Violence and law against religious propagation and conversions
text_fieldsVideo images of a Christian missionary group being attacked last month while distributing copies of Bible in Malleswaram in Bengaluru had been circulating in social media. In the video, a member of the group was distributing Bible copies and chocolates as Christmas gifts, while a group of people gathered and tried to stop them, grabbing the copies of the Bible in their hands and throwing them to the street. News has also emerged of 11 people being arrested in similar incidents of attack in Chhattisgarh's Narayanpur region. The arrested include past and present district presidents of the BJP. An attack on a church was also reported on Monday. After the incident, the Vishwa Hindu Parishad said that illegal conversions should be prevented within the ambit of the Constitution and the law, and that the incidents would not have happened if the efforts of the missionaries had been stopped earlier.
There are already anti-conversion laws in place in various states. Attempts were also made to pass such legislation at the national level in the past, but they did not succeed as planned. However, during the British rule, the princely states of Kota, Bikaner, Jodhpur, Raigarh and Udaiapur, where Hindu rules reigned, had laws to protect the Hindu faith from conversions to other religions. Efforts to enact an equivalent law in independent India did not take off. Finally, in 2015, the Union Law Ministry left it to the states on the grounds that it was a state matter. And such legislation did get passed in one BJP-ruled state after another - some passed as Acts and others as ordinances. Sikhism and Jainism were regarded as Indian religions and conversions outlawed or checked were conversions to Islam, Christianity, Judaism and Zoroastrianism. Currently, the states of Arunachal Pradesh, Chhattisgarh, Gujarat, Himachal Pradesh, Jharkhand, Karnataka, Madhya Pradesh, Odisha and Uttarakhand have such laws.

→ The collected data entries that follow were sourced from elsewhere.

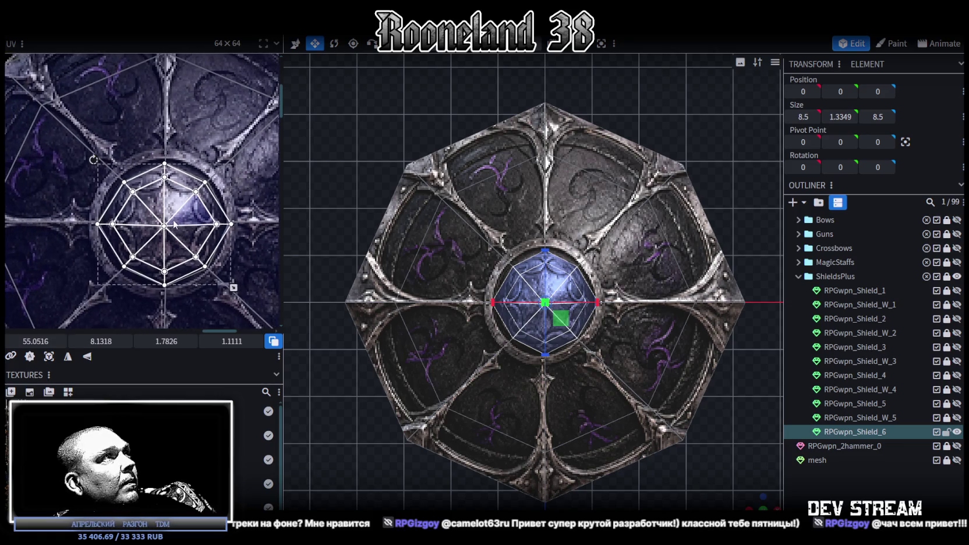
scroll(111, 200, up, 2)
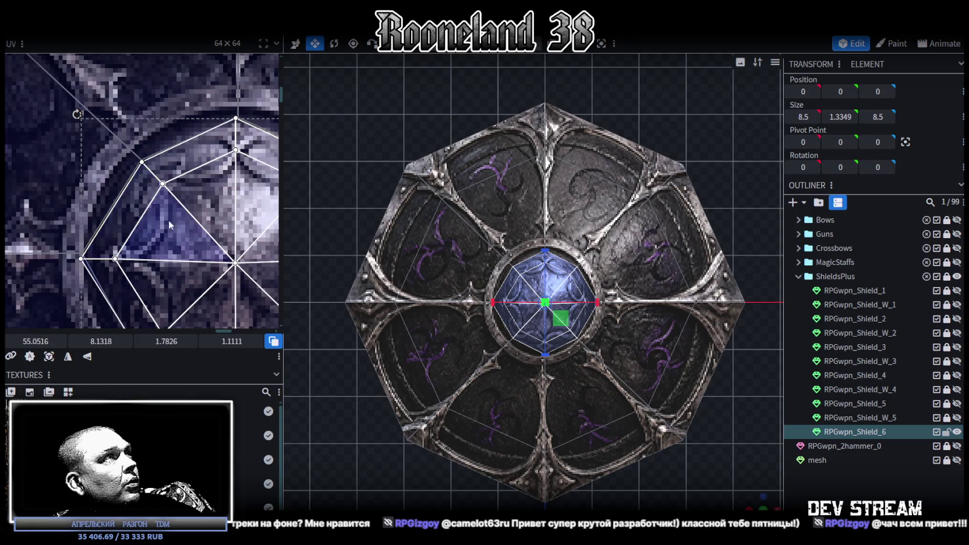
scroll(168, 219, up, 2)
scroll(155, 112, down, 2)
scroll(149, 152, down, 2)
scroll(148, 192, down, 1)
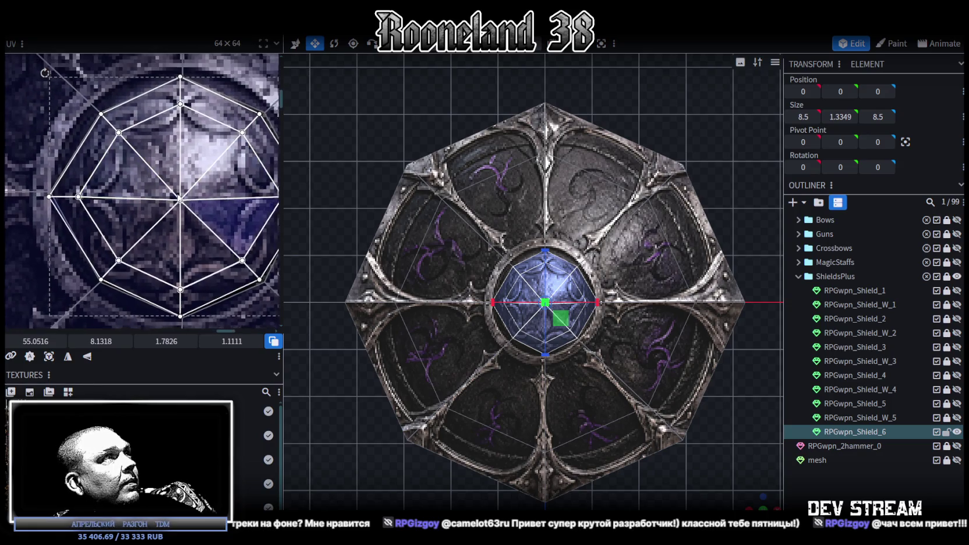
scroll(197, 233, up, 2)
scroll(210, 204, down, 2)
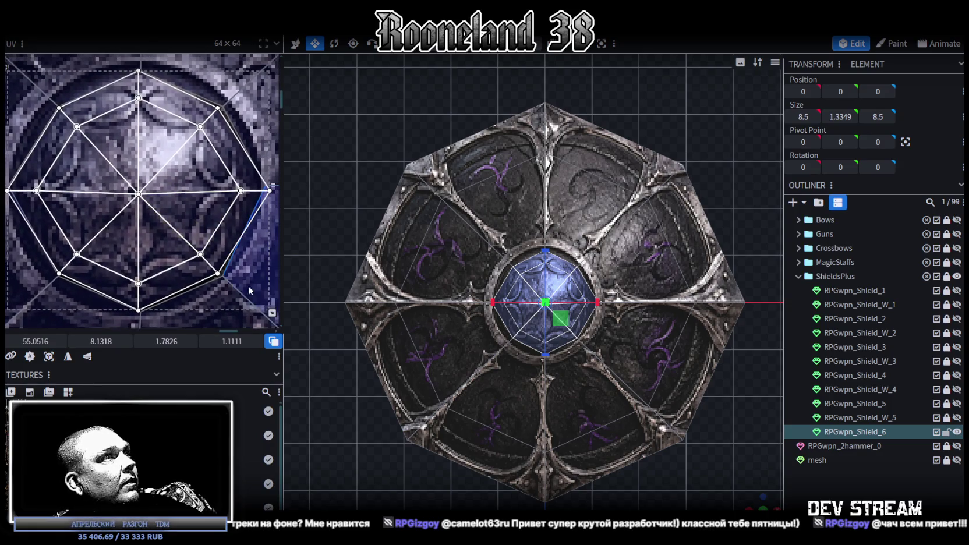
drag(272, 314, 272, 304)
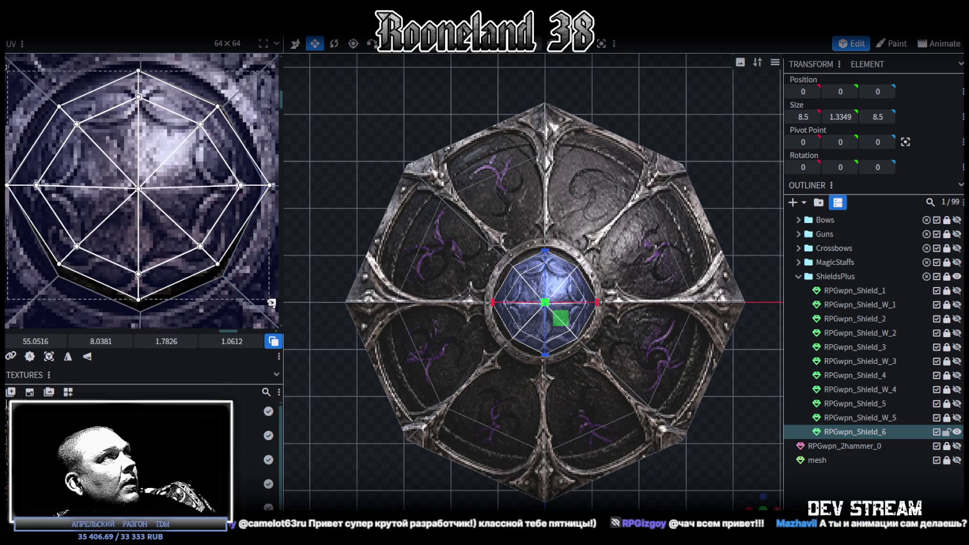
drag(271, 303, 269, 302)
drag(85, 172, 89, 172)
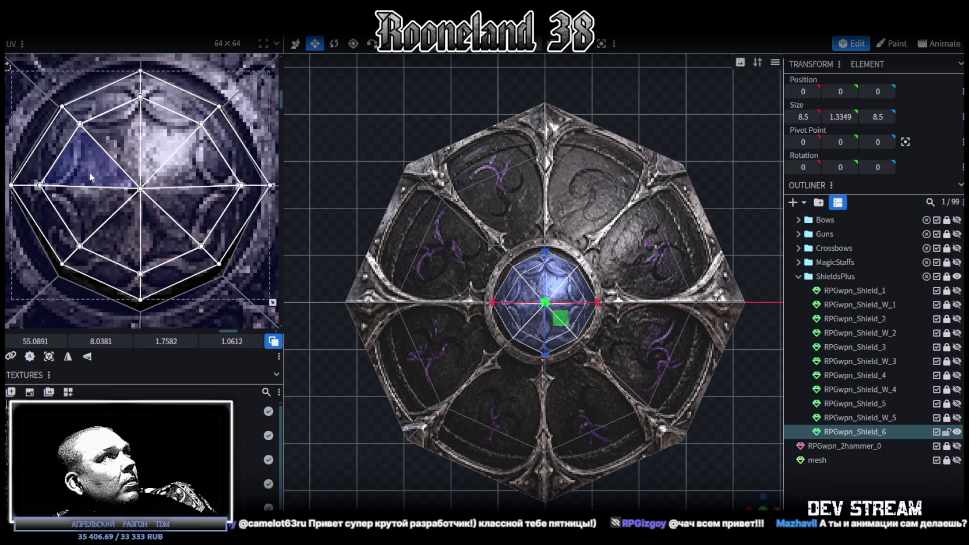
scroll(89, 172, down, 3)
drag(76, 248, 196, 128)
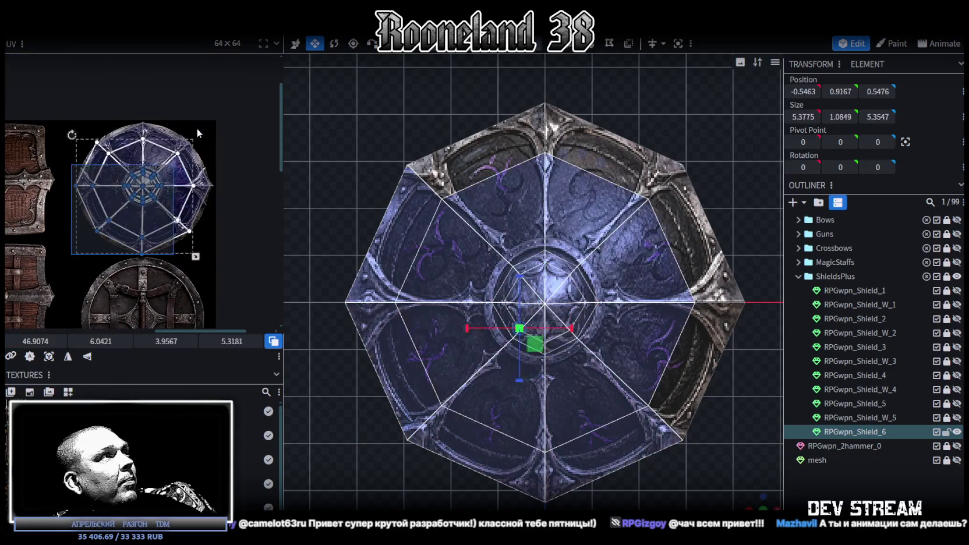
- Project the mesh UV from the top view, then move and scale it over the purple shield
click(58, 356)
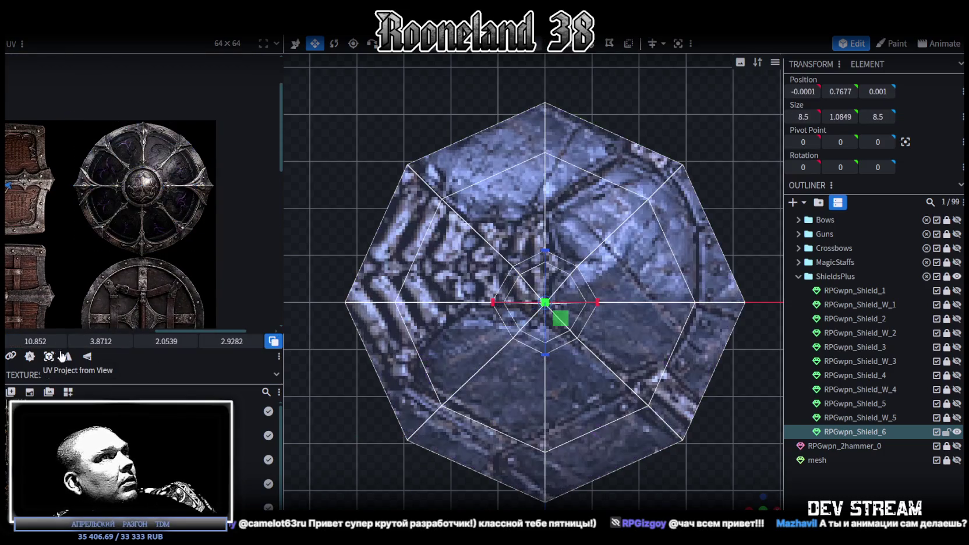
scroll(143, 237, down, 2)
middle_drag(202, 235, 131, 222)
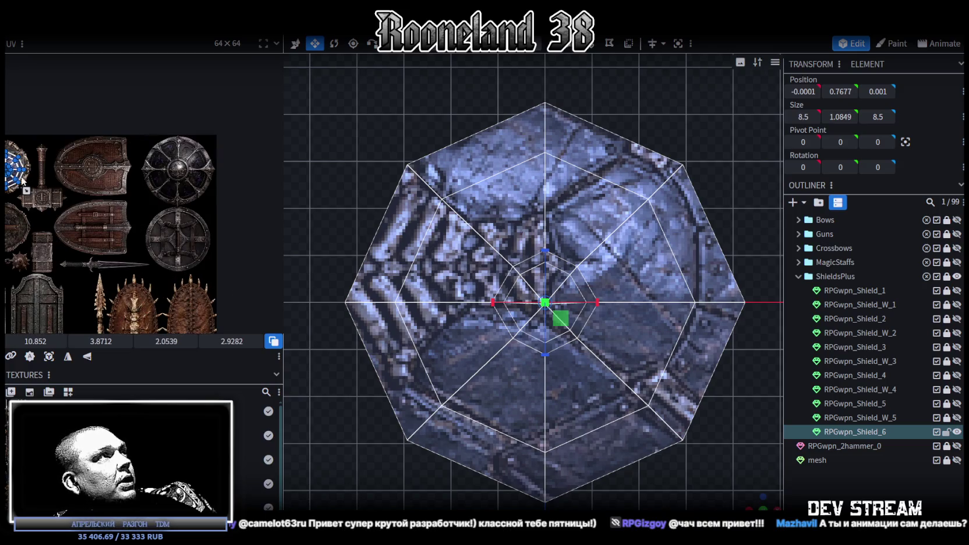
drag(22, 180, 169, 156)
scroll(167, 157, up, 3)
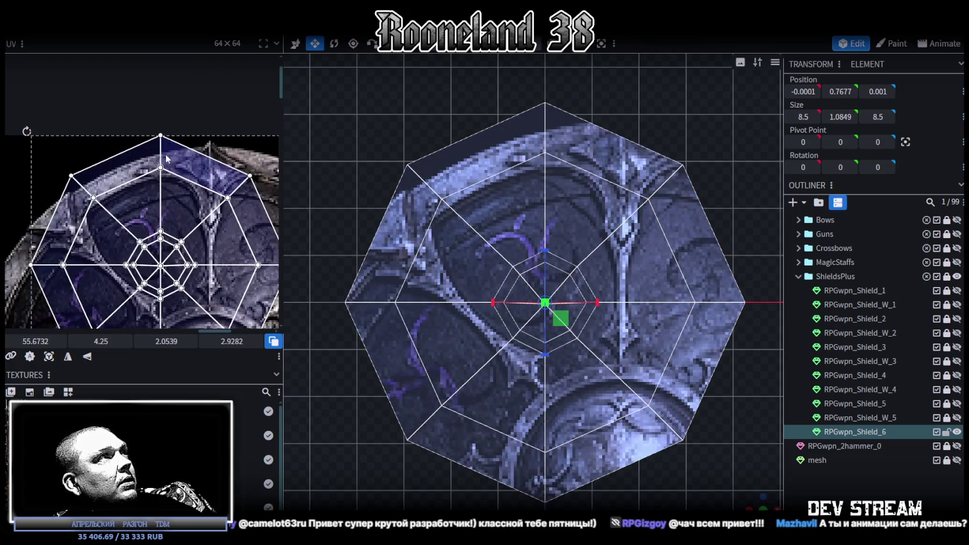
drag(167, 157, 196, 174)
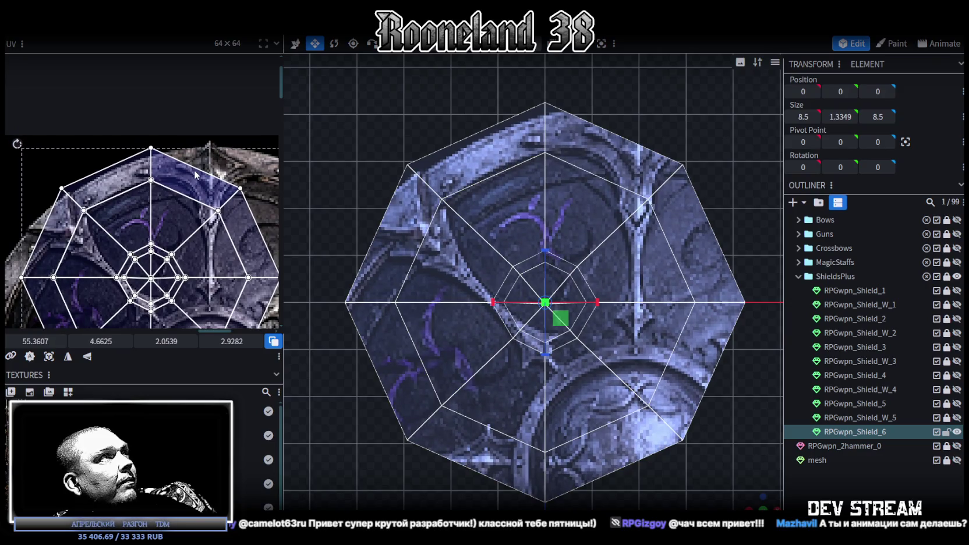
scroll(195, 175, up, 3)
drag(186, 175, 114, 197)
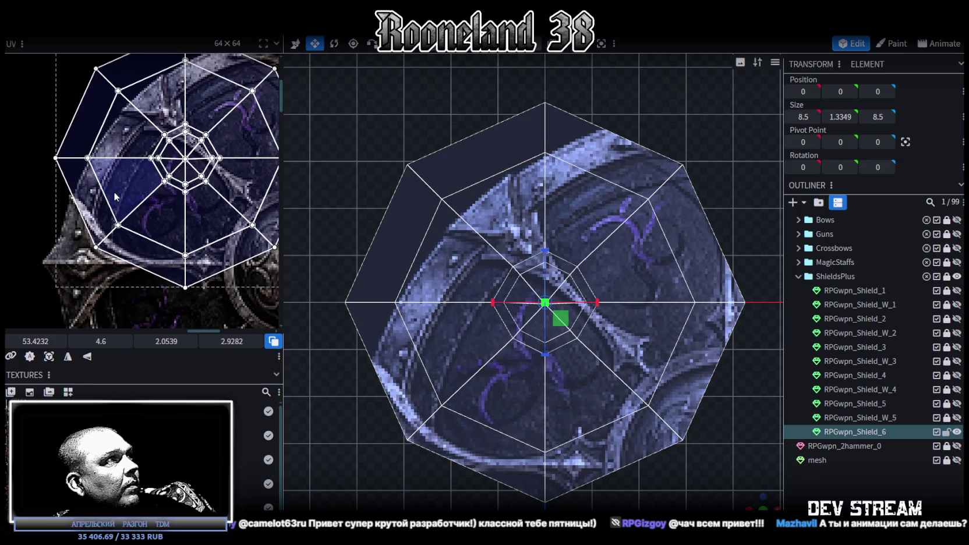
scroll(113, 192, up, 3)
scroll(135, 229, right, 2)
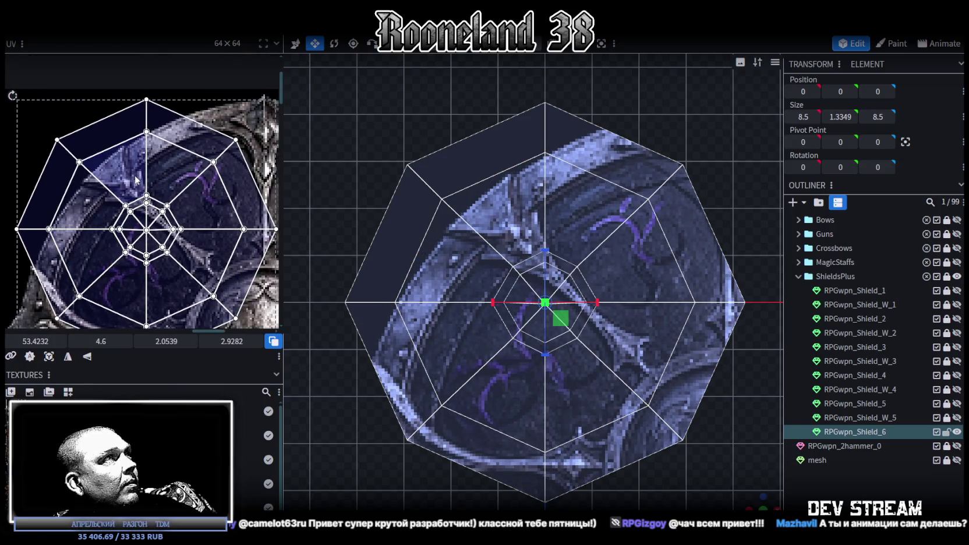
drag(135, 175, 136, 182)
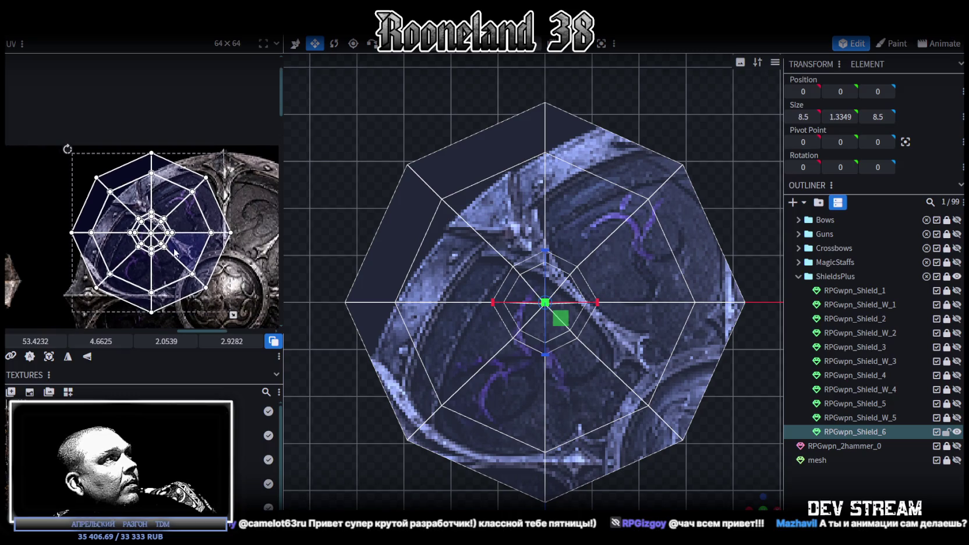
scroll(192, 224, down, 3)
mouse_move(153, 211)
mouse_down()
mouse_move(279, 329)
mouse_move(277, 319)
mouse_up()
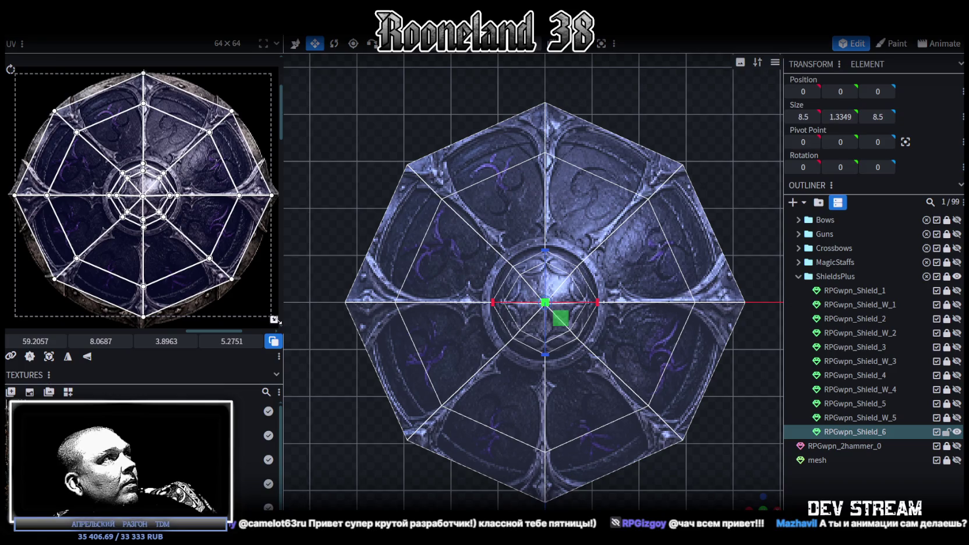
- Stretch the lower-half and bottom-fan UV vertices to align the wedge, then deselect to review
scroll(255, 254, down, 1)
scroll(255, 254, down, 1)
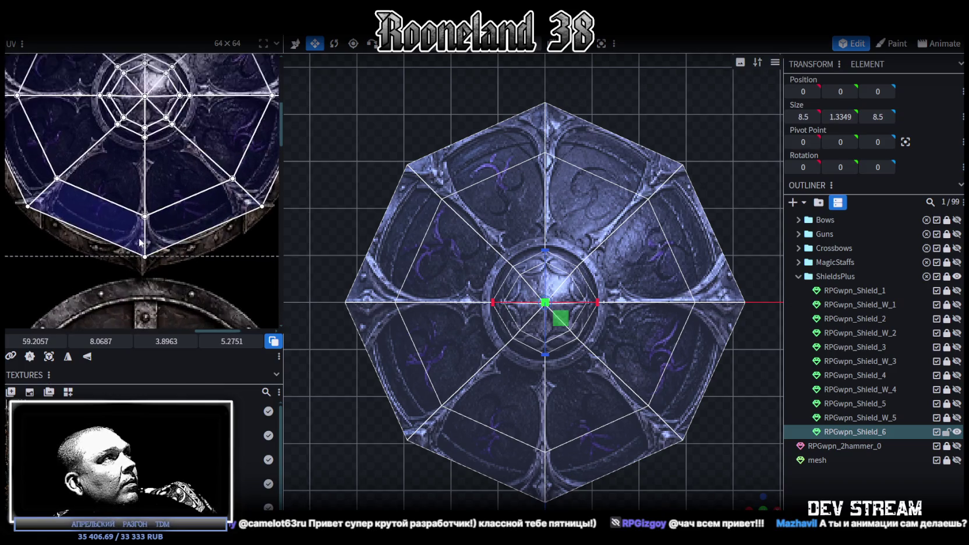
scroll(123, 250, down, 1)
scroll(122, 254, down, 1)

Although the provisions in their details vary, the core of most laws consists in setting barriers to religious conversion and giving punishments for 'converts' or those arranging them. Adoption of a religion of one's own free will would thus require permission, registration, prior notice, and more hurdles if it involves marriage. If a complaint is lodged alleging forced religious conversion, the accused will be immediately subjected to FIR and police action, and proving that there is no coercion would become the burden on the people involved in the conversion. And in addition, the legal process would itself become a punishment. Despite the fact that some of these laws have been challenged in the courts, a decisive verdict has yet to be issued. In one court case, a recent Madhya Pradesh High Court judgment barred the government from prosecuting couples through inter-caste marriage, without the permission of the district magistrate. When the petition filed by the state government in the Supreme Court came up for hearing the other day, the Chief Justice refused to stay the High Court verdict and said that not all religious conversions are illegal. The case is still pending and probably to be taken up in February.
The essence of anti-conversion laws is to work on a presumption of coercion in all conversions in the first place and then to put the onus of proof on the converted persons or those who arrange it. Then, using provisions of the law, motivated vigilantes enter the fray with complaints and then mobs handle the matter 'legally'. The end result is that a situation will be created where it becomes virtually impossible even if one wishes, to convert on one's own conviction and conscience. This flies in the face of the freedom to practise and propagate the religion of one's choice guaranteed under the constitution of the country. The advocates of Hindutva oppose this argument in principle saying that freedom is only for propagating religion and not for missionary work or proselytisation. Although it is clear that organized propagation is generally done only for spreading the message, and conversion normally happens only through personal conviction, the Sangh Parivar forces and the regimes that support them take it as yet another opportunity to strengthen their activities against 'other religions'. A healthy and conflict-free social environment can be achieved only through legal action and support for the rule of law by the courts to ensure the rights provided by the Constitution.